One way to reapproach diversifying your board and company leadership is to support board diversity recruits and executive hiring policies with additional investment singularly dedicated to correcting revenue shortfalls or capturing new market share opportunities. Shortfalls or lost expansion opportunities should be substantiated as having resulted from failing to meet the expectations, or capturing the business, of a viable customer segment that fits a diversity demographic and that can be proven to be a winnable source of new revenue.
Align supply chain operations to your sourcing customers’ specifics. Many private companies found themselves unprepared as COVID hit when, for example, better scenario planning could have accounted for a range of potential disruptions and produced validated contingencies set up “in cue” to be operationalized when needed. When a plan steeped in due diligence is developed, actionable partnerships formalized in contracts with escalation triggers can help pull back on the severity of any ensuing threats to business continuity when a future crisis hits.
Typical of private companies, a good portion of revenue may be derived as a tier-one or preferred supplier to a public multinational corporation. Aligning private company operations practices and outcomes with your large company sourcing customer can be daunting.

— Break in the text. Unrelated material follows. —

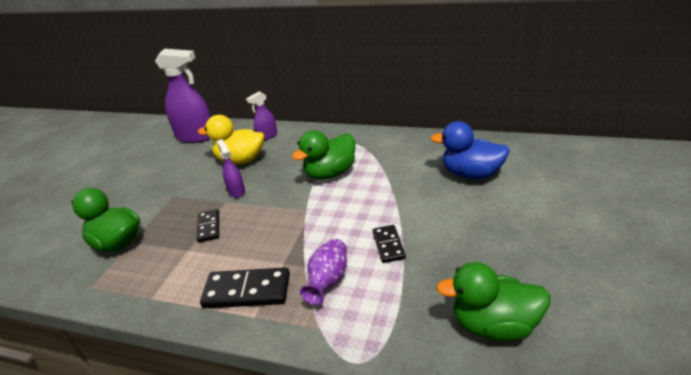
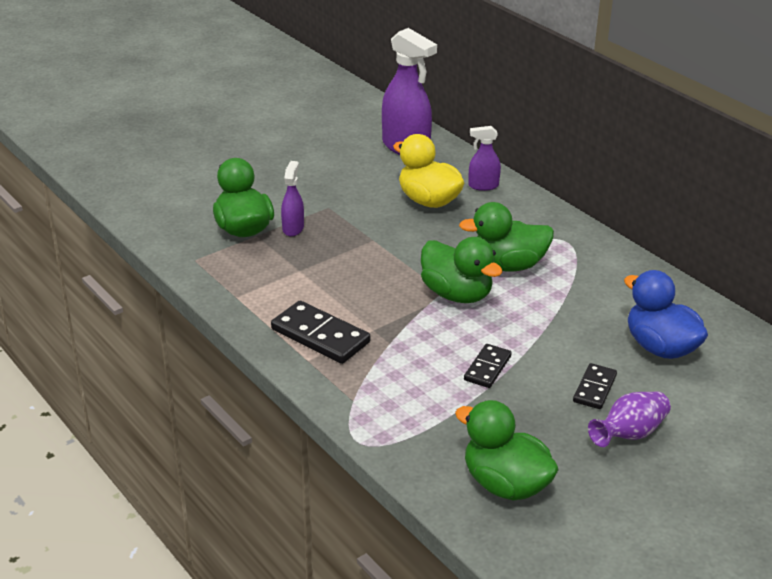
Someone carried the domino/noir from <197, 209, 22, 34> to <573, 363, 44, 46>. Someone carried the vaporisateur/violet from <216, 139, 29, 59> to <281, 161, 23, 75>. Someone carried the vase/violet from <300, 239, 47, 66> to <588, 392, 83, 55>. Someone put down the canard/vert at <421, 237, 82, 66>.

Public companies have rigorous standards of supply chain operations that can be very sector-specific and are increasingly shaped by ESG mandates in diverse areas such as human resources (e.g., equal opportunity, worker rights), environment, health, and occupational safety, and advertising standards.
Here are a few final checklist items for board oversight and executive leadership activation:
- Resolve your “technology debt.” Underused software solutions, along with nonintegrated yet interdependent data sources, not only waste money but also can create operations liabilities when you least expect them.
- Build a data repository and create a custom ranking system for all your suppliers that includes a reasonable depth of information on how they do business, aligned with the sector-specific ESG indicators that are required of your sourcing company customers in their ESG conformance.
- Revisit your board bylaws and consider a redesign of your committee structure to encompass both an ESG- and IT governance-dedicated committee. Establish a direct reporting pathway from the executive leadership team to these committee heads for an unencumbered channel, free of any intermediaries. Create an ombudsman role to be held by one director, whose independence and role security is set forth in the bylaws. Empower that director to investigate and report on any governance, leadership or operations abnormalities related to ESG risk areas.
- Establish specific requirements for auditors to collaborate with your ESG or sustainability team in a direct, mutual reporting obligation to the board that ensures any reporting of material ESG outcomes coincides with the specifics of your financial reports.
- Require your ESG or sustainability unit head to report directly to the board in a relationship structure with your CEO that retains the chief executive’s autonomy on employment matters with that individual but insulates the ESG leader from any influence stemming from the internal management culture.
- Conduct an extensive review and audit of all insurance coverage. Reinvigorate your carrier relationships to include ongoing monitoring of underwriting dynamics as well as changes to risk liabilities, especially those impacted by externalities.